Morgan Stanley the latest US bank to flee climate coalition ahead of Trump return
A slew of US banks have exited a climate coalition in the days leading up to Donald Trump’s presidential inauguration.
Yesterday evening, Morgan Stanley became the latest US bank to depart from the Net Zero Banking Alliance, as pressure increasingly mounted on financial institutions from Republican lawmakers.
Despite leaving the alliance, Morgan Stanley said in a statement that the bank’s commitment to meeting its carbon targets “remains unchanged”.
Citigroup and Bank of America also left the group earlier this week, while Wells Fargo and Goldman Sachs departed earlier in December.
The UN-backed alliance, which includes over 140 banks with more than $70 trillion (£56.5 trillion) in assets, was founded in 2021 with the goal of bringing the financial sector into alignment with the Paris Climate Agreement.
It is an initiative of the Glasgow Financial Alliance for Net Zero, co-chaired by Michael Bloomberg and former Bank of England governor Mark Carney.
Other voluntary industry climate alliances, including the Net Zero Asset Managers Initiative, the now-disbanded Net Zero Insurance Alliance, and the Climate Action 100+ investor initiative have similarly seen exits from major industry players in recent years.
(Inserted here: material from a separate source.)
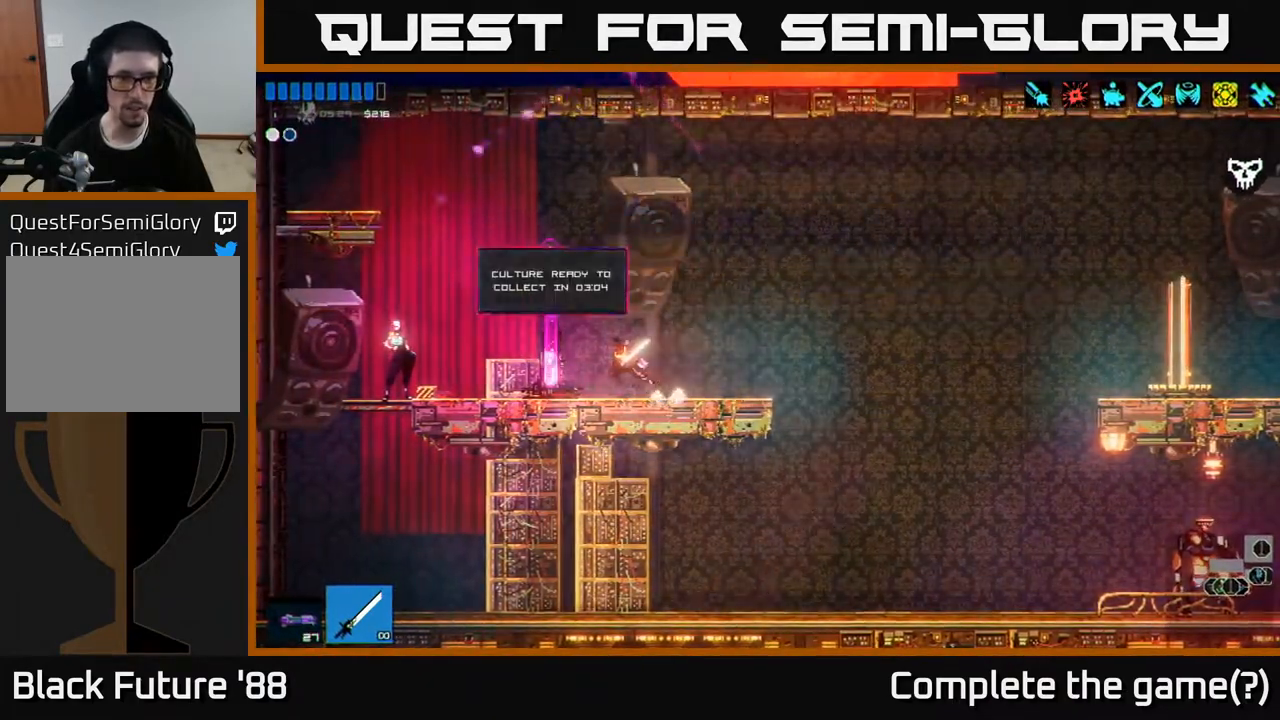
{"buttons": [], "left_stick": "center", "right_stick": "right", "events": [[50, "left_stick", "center"], [50, "right_stick", "right"]]}
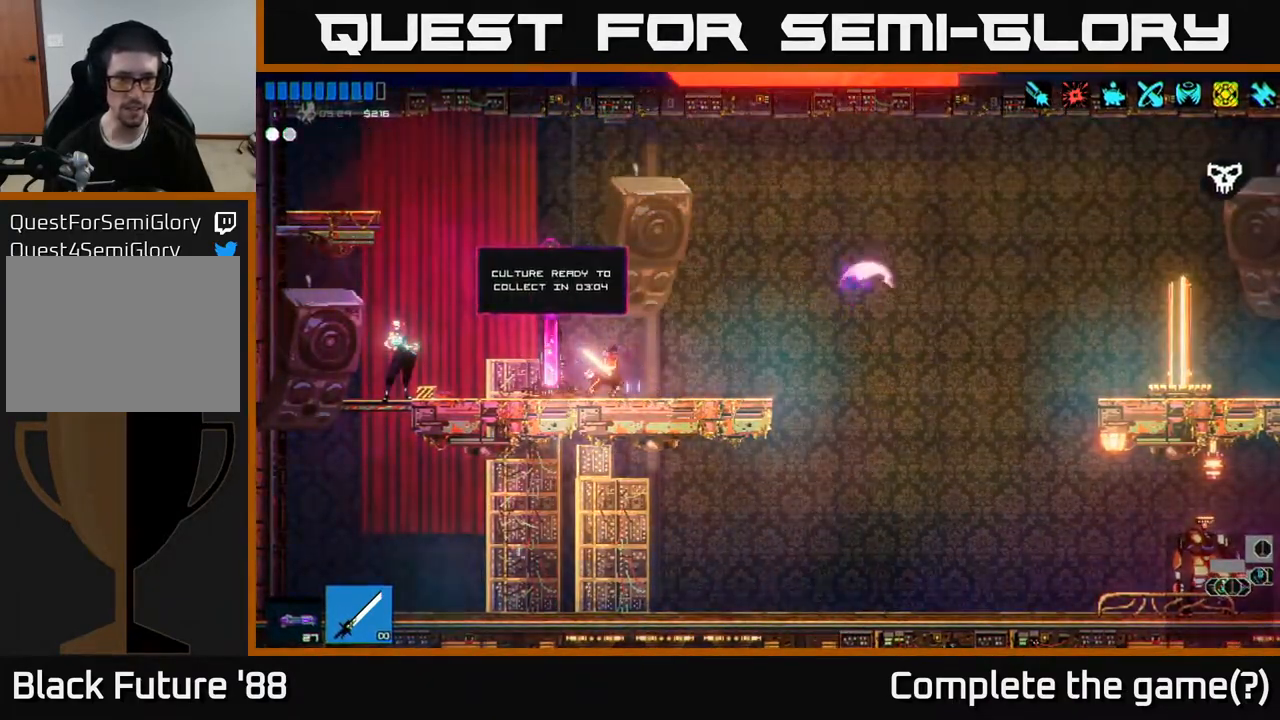
{"buttons": [], "left_stick": "center", "right_stick": "center", "events": [[33, "right_stick", "up-right"], [233, "right_stick", "center"]]}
A large reason for the departure of many financial institutions from institutions like this has been pressure from right-wing lawmakers in the US to try and push banks away from sustainable investing.
The issue has been a thorn in the side of giant US asset managers such as Blackrock, who have faced condemnation and attacks from Republican politicians.
Last year, Blackrock was sued by the attorney general of Tennessee over its ESG policies, while it has been dropped from the public pension funds of multiple US states due to its support of sustainable investing.
In November, Scottish asset manager Baillie Gifford left both the Climate Action 100+ group and Net Zero Asset Managers initiative after it became embroiled in a months-long scandal over its sponsorship of literary festivals.
“Our membership has become contested, and this risks distracting from our core responsibilities,” a Baillie Gifford spokesperson told City AM at the time.
Despite fears that the departures may lead to a watering down of climate pledges, analysts explained that as regulatory burdens have grown on financial institutions to hire those with sustainability credentials, the need to be part of these groups has become less necessary.